(Exercise inputs begins)

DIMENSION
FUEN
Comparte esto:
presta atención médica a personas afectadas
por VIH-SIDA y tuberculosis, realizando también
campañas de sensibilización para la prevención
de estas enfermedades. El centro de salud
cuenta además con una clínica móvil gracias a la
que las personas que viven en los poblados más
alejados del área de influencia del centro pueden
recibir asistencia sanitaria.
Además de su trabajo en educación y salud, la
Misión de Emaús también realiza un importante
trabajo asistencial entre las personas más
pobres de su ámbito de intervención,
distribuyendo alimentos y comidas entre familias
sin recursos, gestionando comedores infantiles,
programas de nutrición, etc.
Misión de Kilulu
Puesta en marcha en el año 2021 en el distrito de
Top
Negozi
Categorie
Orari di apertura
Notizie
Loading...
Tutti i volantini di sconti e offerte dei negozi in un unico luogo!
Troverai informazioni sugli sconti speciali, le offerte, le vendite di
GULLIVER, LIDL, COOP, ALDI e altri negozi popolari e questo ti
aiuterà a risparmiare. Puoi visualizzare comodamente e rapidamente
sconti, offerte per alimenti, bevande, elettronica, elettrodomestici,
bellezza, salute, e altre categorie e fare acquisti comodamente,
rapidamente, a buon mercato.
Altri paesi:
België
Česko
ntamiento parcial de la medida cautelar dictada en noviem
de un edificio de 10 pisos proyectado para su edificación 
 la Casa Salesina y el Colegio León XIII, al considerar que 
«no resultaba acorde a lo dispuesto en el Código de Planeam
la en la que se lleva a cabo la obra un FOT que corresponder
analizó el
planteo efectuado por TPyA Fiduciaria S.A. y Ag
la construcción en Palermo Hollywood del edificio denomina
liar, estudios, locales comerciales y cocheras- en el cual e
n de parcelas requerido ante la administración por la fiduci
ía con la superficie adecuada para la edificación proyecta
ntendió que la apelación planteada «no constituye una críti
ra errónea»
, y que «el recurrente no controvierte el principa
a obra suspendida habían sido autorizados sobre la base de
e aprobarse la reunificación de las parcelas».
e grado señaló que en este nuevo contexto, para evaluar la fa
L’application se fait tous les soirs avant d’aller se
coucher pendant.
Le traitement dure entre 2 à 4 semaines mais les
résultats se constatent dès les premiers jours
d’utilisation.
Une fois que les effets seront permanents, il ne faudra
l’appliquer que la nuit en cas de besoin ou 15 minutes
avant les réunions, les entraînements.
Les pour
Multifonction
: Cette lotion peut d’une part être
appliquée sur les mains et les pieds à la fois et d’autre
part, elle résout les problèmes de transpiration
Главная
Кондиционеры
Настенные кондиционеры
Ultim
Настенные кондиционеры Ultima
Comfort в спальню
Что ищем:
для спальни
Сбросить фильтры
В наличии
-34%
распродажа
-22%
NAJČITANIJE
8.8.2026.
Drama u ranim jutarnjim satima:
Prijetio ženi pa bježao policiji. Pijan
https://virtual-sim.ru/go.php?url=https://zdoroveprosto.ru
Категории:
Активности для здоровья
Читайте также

(Exercise inputs ends)

Task brief
Retype the records above exactly, from their first line through the line that contains "bellezza, salute, e", and stop there.

Response
DIMENSION
FUEN
Comparte esto:
presta atención médica a personas afectadas
por VIH-SIDA y tuberculosis, realizando también
campañas de sensibilización para la prevención
de estas enfermedades. El centro de salud
cuenta además con una clínica móvil gracias a la
que las personas que viven en los poblados más
alejados del área de influencia del centro pueden
recibir asistencia sanitaria.
Además de su trabajo en educación y salud, la
Misión de Emaús también realiza un importante
trabajo asistencial entre las personas más
pobres de su ámbito de intervención,
distribuyendo alimentos y comidas entre familias
sin recursos, gestionando comedores infantiles,
programas de nutrición, etc.
Misión de Kilulu
Puesta en marcha en el año 2021 en el distrito de
Top
Negozi
Categorie
Orari di apertura
Notizie
Loading...
Tutti i volantini di sconti e offerte dei negozi in un unico luogo!
Troverai informazioni sugli sconti speciali, le offerte, le vendite di
GULLIVER, LIDL, COOP, ALDI e altri negozi popolari e questo ti
aiuterà a risparmiare. Puoi visualizzare comodamente e rapidamente
sconti, offerte per alimenti, bevande, elettronica, elettrodomestici,
bellezza, salute, e altre categorie e fare acquisti comodamente,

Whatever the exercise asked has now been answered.